A polícia é misógina, as demais instituições sociais são misóginas, eu sou misógina e você também é. Esse é o tipo de assunto que as pessoas evitam porque provoca uma paralisia social. O famoso “sempre foi assim, o que podemos fazer?” Mas a misoginia não fica no abstrato – ela se concretiza o tempo todo. É um soco no estômago, ou melhor, uma facada no peito. Três facadas no peito da nossa querida Vanessa Ricarte: mulher, jornalista, amiga, filha, irmã. Brutalmente assassinada na quarta-feira, em Campo Grande, pelo ex-noivo, que não aceitou a separação e a retirou de cena para sempre.
A misoginia paira no ar quase que em um estado metafísico. Misoginia é o desprezo, aversão ou preconceito contra mulheres. Pode se manifestar de várias formas, como discriminação, violência, desvalorização, assédio e reforço de estereótipos que inferiorizam ou limitam as mulheres. A misoginia está presente em diferentes aspectos da sociedade, incluindo a cultura, a política, o trabalho e as relações interpessoais. O que aconteceu com Vanessa é a corporificação dessa misoginia, algo sobre o qual ninguém realmente quer falar.
A polícia, estruturada em uma lógica patriarcal, foi negligente e mandou Vanessa de volta para o seu algoz quando ela pediu ajuda. Vanessa é assassinada. As redes sociais reagem com desdém ao fato de ela ter se envolvido com uma pessoa que tinha antecedentes criminais. Em seguida, um áudio de Vanessa é publicado, em que ela descreve o descaso com que foi tratada na delegacia, momentos antes de seu assassinato. As redes sociais começam a culpar outra mulher pelo crime, a delegada.
A misoginia funciona como um elemento estruturante social. É uma força que organiza a sociedade. Nos dias que se seguem à morte de Vanessa, essa norma social tenta se reestruturar, não perder força, e nós somos os interlocutores reorganizando essa força. Estruturas hegemônicas, como a misoginia, estão constantemente renegociando seu status de poder nas camadas da sociedade, seja no foro privado, como na instituição da família, seja em estruturas públicas, como a escola, o trabalho, os Três Poderes e a mídia.
A mídia tem o papel de ser um fórum de discussão sobre o público e já avançou em muitas pautas de justiça social.

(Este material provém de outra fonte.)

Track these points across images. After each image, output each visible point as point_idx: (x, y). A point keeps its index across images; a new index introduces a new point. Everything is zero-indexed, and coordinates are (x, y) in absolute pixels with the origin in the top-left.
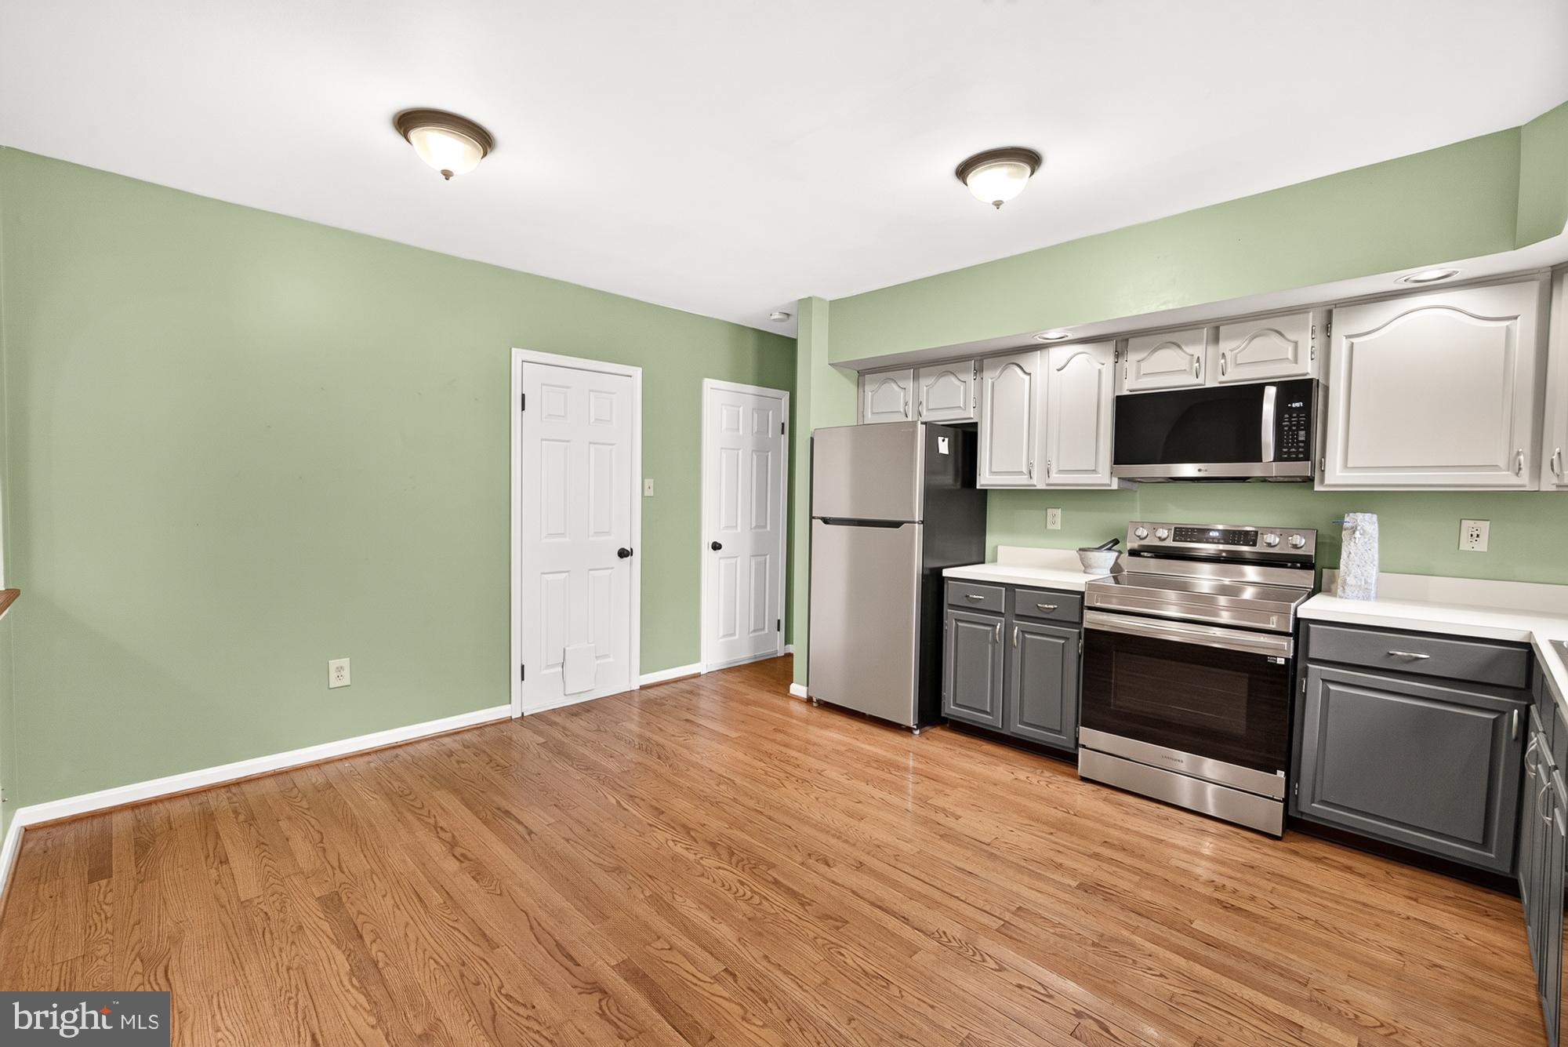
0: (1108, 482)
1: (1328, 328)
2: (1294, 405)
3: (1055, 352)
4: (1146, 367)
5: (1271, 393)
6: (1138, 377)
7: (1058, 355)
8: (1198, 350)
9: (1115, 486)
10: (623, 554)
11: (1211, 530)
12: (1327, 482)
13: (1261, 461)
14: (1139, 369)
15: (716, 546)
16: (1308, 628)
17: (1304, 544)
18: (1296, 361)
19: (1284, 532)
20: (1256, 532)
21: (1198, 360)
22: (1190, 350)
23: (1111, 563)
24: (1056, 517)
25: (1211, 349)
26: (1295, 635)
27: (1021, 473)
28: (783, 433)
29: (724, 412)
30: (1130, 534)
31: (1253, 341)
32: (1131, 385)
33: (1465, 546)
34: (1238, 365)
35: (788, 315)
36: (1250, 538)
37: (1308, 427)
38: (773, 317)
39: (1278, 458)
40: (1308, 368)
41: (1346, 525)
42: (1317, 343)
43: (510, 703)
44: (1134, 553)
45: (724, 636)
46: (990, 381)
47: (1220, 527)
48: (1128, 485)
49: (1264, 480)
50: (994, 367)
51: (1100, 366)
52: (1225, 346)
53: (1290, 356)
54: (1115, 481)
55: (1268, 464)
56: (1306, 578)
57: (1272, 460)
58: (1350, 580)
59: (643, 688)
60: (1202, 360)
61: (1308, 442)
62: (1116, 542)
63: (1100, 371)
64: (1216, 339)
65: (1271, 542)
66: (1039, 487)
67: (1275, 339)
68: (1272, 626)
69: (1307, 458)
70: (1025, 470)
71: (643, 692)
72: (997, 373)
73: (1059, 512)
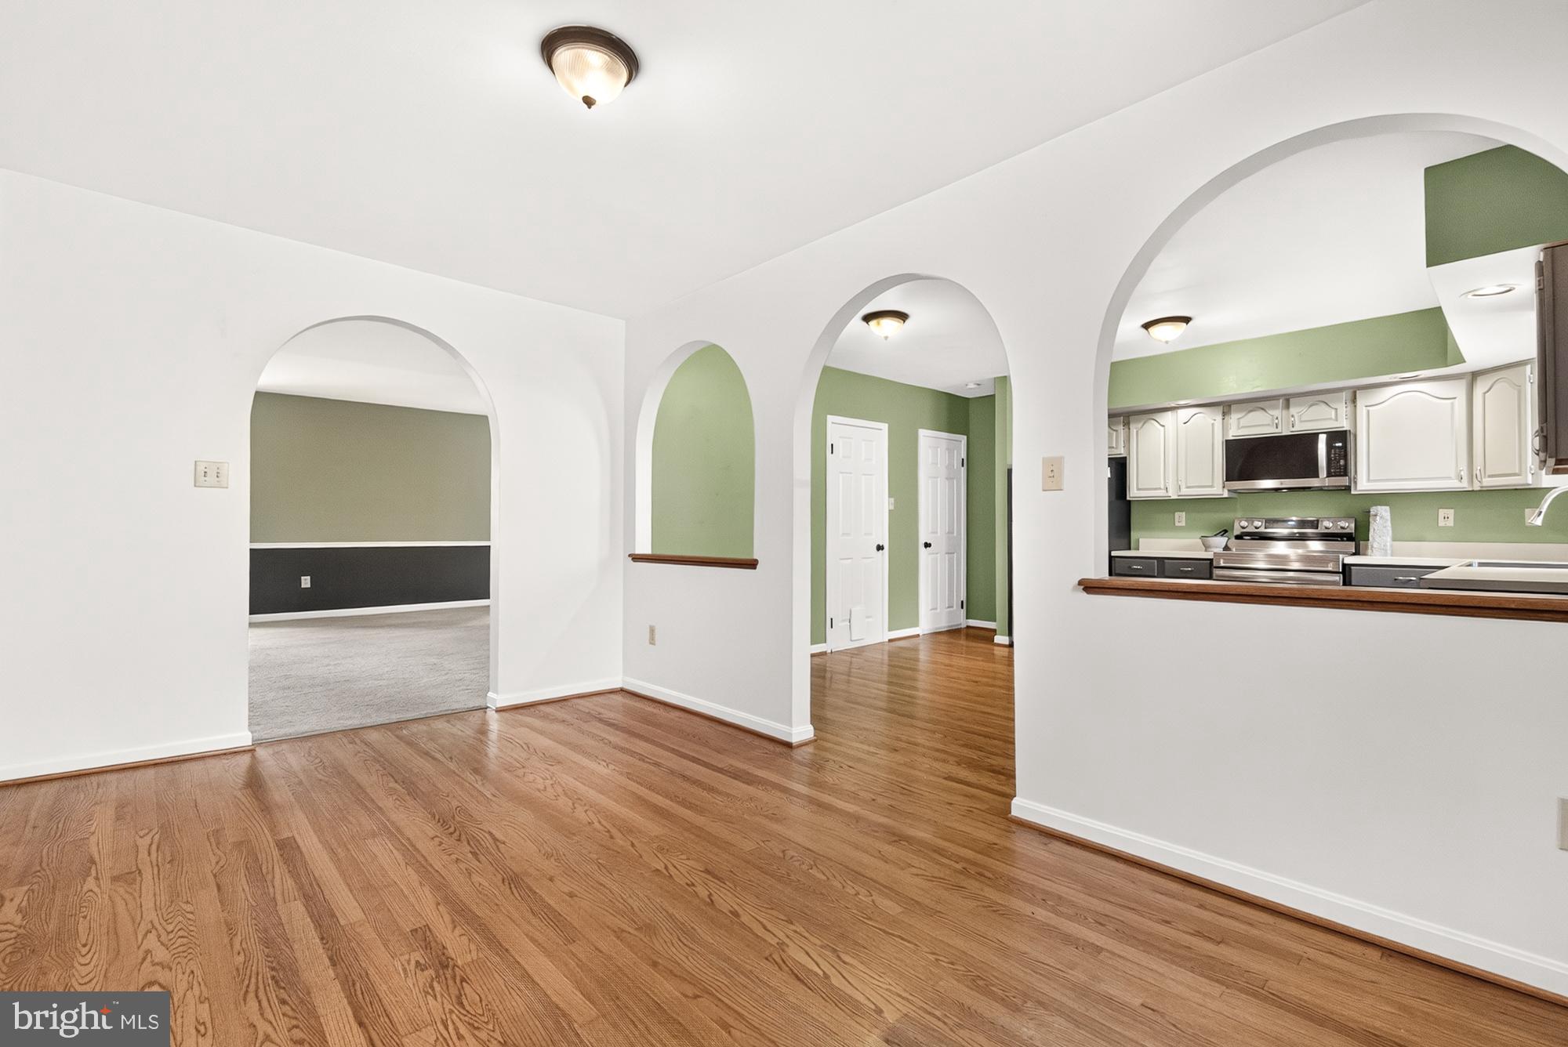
0: (1221, 493)
1: (1354, 400)
2: (1337, 445)
3: (1181, 412)
4: (1243, 422)
5: (1322, 439)
6: (1239, 428)
7: (1183, 414)
8: (1277, 413)
9: (1226, 495)
10: (880, 548)
11: (1289, 521)
12: (1358, 488)
13: (1318, 477)
14: (1239, 423)
15: (927, 545)
16: (1350, 569)
17: (1349, 526)
18: (1337, 420)
19: (1335, 520)
20: (1318, 521)
21: (1277, 418)
22: (1271, 412)
23: (1224, 545)
24: (1181, 518)
25: (1284, 412)
26: (1344, 572)
27: (1160, 489)
28: (963, 466)
29: (930, 451)
30: (1236, 525)
31: (1311, 408)
32: (1234, 433)
33: (1442, 523)
34: (1301, 422)
35: (978, 385)
36: (1315, 524)
37: (1346, 457)
38: (968, 387)
39: (1329, 475)
40: (1344, 425)
41: (1372, 513)
42: (1348, 409)
43: (825, 642)
44: (1238, 537)
45: (931, 610)
46: (1135, 431)
47: (1294, 518)
48: (1234, 495)
49: (1320, 489)
50: (1138, 421)
51: (1213, 422)
52: (1293, 410)
53: (1333, 417)
54: (1226, 491)
55: (1323, 479)
56: (1351, 546)
57: (1325, 476)
58: (1375, 545)
59: (890, 641)
60: (1280, 418)
61: (1346, 466)
62: (1226, 531)
63: (1213, 424)
64: (1287, 406)
65: (1327, 525)
66: (1172, 498)
67: (1324, 406)
68: (1330, 569)
69: (1345, 474)
70: (1162, 487)
71: (891, 644)
72: (1140, 425)
73: (1184, 513)
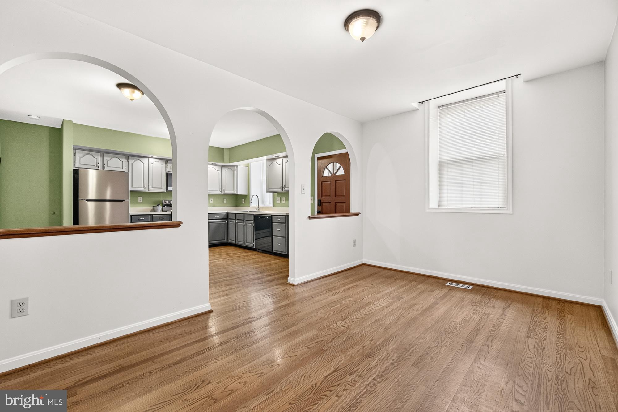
0: (164, 191)
7: (151, 160)
23: (161, 209)
27: (142, 188)
30: (164, 202)
32: (169, 171)
46: (131, 163)
50: (133, 159)
62: (159, 204)
63: (161, 166)
66: (146, 191)
72: (134, 161)
73: (142, 198)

Quando a feminista Nancy Fraser escreveu sua crítica à esfera pública, ela ponderou que a mídia tem a capacidade de transmutar o que a cultura muitas vezes assume como pertencente à esfera privada para a esfera pública. A violência contra a mulher é exatamente um exemplo que Fraser utiliza: a briga de marido e mulher era (e ainda é) frequentemente alinhada à esfera privada, quando, na verdade, é um assunto de foro público.
Essas três facadas no peito foram sentidas, cessaram a vida de Vanessa e evidenciam a misoginia em sua forma mais brutal e insidiosa. A imprensa tem agora uma oportunidade única: abordar temas desconfortáveis, discutir a misoginia estrutural dentro e fora de casa. Não se trata apenas de encontrar culpados, mas de tratar o tema em dimensão sistêmica – e só a imprensa pode fazê-lo. Ela é ainda o espaço público mais referencial para o debate social. Vanessa era uma jornalista competente e acreditava na imprensa. Teve a coragem de se levantar e denunciar seu algoz, quando muitas de nós não tivemos essa coragem. Que esse levante não seja em vão.